Afghanistan: Looking Back, Looking Forward

There has been much commentary and speculation in recent weeks regarding Pakistan’s national elections, and the possible impact of the results upon events in Afghanistan. While the nature of developments in Pakistan might well amount to the single most important external influence, not least because of the shared Pashtun population on either side of the Durand Line and Pakistan’s longstanding pre-occupation with Indian designs in the region, in Afghanistan there are many other factors and actors at play.

That country, situated at a crossroads of civilizations, is an almost bewilderingly complicated place. The burden of history is enormous: over the past few centuries, Afghanistan has more often than not been treated as a pawn in the imperial “great game.” It has deservedly developed a reputation as the “graveyard of empires,” not least because outsiders’ forces have only ever succeeded in pacifying small parts of the country. Internal stability, such as it has ever existed, has been predicated typically upon the decentralized, often shifting political arrangements between the capital and the provinces.

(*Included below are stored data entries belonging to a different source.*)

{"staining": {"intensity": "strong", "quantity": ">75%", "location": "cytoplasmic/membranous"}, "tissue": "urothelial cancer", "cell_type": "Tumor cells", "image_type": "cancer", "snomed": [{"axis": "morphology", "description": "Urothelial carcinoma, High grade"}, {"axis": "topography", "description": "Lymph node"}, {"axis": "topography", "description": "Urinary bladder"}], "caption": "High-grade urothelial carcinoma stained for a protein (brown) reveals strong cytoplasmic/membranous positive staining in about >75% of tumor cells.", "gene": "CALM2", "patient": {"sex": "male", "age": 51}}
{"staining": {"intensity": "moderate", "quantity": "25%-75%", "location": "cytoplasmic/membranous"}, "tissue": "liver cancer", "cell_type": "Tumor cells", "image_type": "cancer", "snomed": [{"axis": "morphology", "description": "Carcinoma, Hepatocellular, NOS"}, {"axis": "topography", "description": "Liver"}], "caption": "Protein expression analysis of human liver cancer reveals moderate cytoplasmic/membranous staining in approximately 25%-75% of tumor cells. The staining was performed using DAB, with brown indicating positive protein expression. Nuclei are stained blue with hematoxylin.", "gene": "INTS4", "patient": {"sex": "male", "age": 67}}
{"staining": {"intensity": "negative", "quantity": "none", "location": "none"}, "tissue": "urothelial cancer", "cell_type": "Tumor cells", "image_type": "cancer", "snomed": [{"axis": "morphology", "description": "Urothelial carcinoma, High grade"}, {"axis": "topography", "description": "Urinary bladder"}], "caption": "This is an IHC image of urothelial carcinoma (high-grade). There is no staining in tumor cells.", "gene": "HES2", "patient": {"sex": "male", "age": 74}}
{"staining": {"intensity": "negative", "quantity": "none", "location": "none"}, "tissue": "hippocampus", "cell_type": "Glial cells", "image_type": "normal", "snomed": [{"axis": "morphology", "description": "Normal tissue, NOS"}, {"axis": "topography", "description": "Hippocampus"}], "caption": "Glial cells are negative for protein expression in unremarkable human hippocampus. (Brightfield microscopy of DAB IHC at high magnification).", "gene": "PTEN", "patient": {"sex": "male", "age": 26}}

That pattern was long gone by the time NATO intervened. Still reeling in the immediate aftermath of 9/11, the U.S.-led coalition effectively took sides in a complex ethnic, tribal, sectarian, and geographically rooted civil war. Twelve years later, ISAF is shrinking by the month, and is further than ever from prevailing. Unsurprisingly, the continuing presence of foreign forces, viewed widely as occupiers by the population, has exacerbated the conflict.